Joining
The mechanical join between two T-TRAK modules is just two pieces of Kato Unitrack pushed end-to-end. The Unijoiner — the small metal slip that bridges between two pieces of Unitrack — does both the electrical and mechanical work. Get the alignment right and it's effortless; get it wrong and you'll bend Unijoiners, which means a layout that won't run cleanly until they're replaced.
The procedure:
- Stand the two modules side-by-side on the trestle, with their fronts aligned along the same line. Don't try to join in mid-air or while only one is on the table.
- Sight along the rail tops on the joining ends. If one module's rails are sitting higher than the other's, wind the levelling bolt of the lower module upward until the rail heights match. This is what the levelling bolts are for.
- Slide the modules together. The Kato Unijoiners on each module's protruding 1 mm of Unitrack click into each other. They want to mate — don't force the modules together; if there's resistance something is misaligned.
- Run a finger across the join. The rails should feel continuous — no step, no overhang. If you can feel a step, lift the joining face apart, look for a Unijoiner that has been pushed sideways or bent, straighten or replace it, and try again.
Separating
This is where modules get damaged. The whole layout has run beautifully all day, the show is over, and someone — sometimes the modeller themselves — grabs two modules and pulls them apart by hand. The force goes through the Unijoiners, which bend, and that module is now broken until they are swapped.
The procedure:
- Don't pull modules apart with bare hands. All the separation force ends up concentrated on the Unijoiners, which are thin metal and not designed to take a tensile pull. They bend out of shape and they don't always look bent.
- Pick up a 300 mm steel ruler — or any flat thin metal strip about that length. A pallet knife or a plastering tool works too.
- Slide the ruler down between the two module ends from above, working it into the gap at the joining face.
- Twist it sideways.
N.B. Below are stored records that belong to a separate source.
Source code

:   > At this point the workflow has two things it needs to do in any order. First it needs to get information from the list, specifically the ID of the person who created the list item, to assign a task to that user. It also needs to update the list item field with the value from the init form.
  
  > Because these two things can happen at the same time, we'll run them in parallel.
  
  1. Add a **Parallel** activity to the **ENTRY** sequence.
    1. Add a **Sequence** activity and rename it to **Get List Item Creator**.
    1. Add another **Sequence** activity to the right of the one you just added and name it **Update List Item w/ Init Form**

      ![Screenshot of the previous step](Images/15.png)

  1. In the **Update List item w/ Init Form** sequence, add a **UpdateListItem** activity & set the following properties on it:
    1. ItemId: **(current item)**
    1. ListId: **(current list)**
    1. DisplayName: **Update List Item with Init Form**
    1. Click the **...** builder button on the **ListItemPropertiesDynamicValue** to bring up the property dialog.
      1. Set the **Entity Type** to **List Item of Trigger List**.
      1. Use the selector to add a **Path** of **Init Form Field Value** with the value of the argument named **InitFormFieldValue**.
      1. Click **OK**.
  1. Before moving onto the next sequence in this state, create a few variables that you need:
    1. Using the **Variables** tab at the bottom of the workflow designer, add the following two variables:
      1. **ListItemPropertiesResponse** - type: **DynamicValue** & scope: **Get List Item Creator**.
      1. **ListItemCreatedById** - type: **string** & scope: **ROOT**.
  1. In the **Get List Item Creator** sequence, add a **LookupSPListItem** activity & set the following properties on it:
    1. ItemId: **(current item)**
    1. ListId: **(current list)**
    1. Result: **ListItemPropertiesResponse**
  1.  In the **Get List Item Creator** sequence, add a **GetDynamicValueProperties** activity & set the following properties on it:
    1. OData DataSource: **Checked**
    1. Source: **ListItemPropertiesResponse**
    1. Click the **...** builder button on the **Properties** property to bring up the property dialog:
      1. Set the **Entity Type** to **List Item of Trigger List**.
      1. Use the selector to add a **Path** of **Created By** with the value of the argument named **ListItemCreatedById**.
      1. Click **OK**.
The ruler acts as a wedge, and the modules spring cleanly apart with the Unijoiners staying with their own track.
- Inspect the Unijoiners on both module ends. A bent one will refuse to bridge to its partner next time and needs to be replaced — Kato sells them in packs and they're not expensive. Carry spares to every meet.
The 1 mm rule
The whole join only works because every module's Unitrack protrudes exactly 1 mm beyond its module end. When two modules butt together, that produces a 2 mm gap between their track ends — and that 2 mm gap is what the Unijoiner is sized to bridge. Build a 1 mm styrene shim once and use it to check every track end on every module before painting goes on. A track that sits flush with the module end won't reach across; one that protrudes too far will hit the neighbour's track and bind.
Spare Unijoiners
Always bring spare Unijoiners to a meet. Kato part #24-815 is the standard conducting type; #24-816 is the insulated equivalent for block boundaries. The same part fits HO and N — the Unijoiner is identical between scales. They cost almost nothing per pack, and a layout with a single bent Unijoiner is dead at that joint until the part is swapped, which is a poor reason to lose half a show.
Tunnel-fight a corner
Most off-the-shelf N tunnel portals on the market are too tight against the Australian clearance envelope — they'll catch on a tall wagon or a pantograph. If you're modelling a tunnel, plan to either modify the commercial portal (file out the inside), scratch-build to clearance, or warn the meet coordinator in advance that your tunnel needs a 3–6 mm module rise to clear before bringing it to a show. Don't discover the problem on set-up day with a queue of modellers behind you.
What can go wrong
Bent Unijoiners are the most common joint fault, but not the only one. A short list of the recurring problems — rail height mismatches, dirt under the joiner, levelling bolts wound past their travel, modules whose ends have been crushed in transit — and what to do about each is collected on the troubleshooting page. Most are quick to fix with the right tool in hand, which is why a meet's set-up bench should always have a steel ruler, a packet of spare Unijoiners, and a length of clean cotton rag.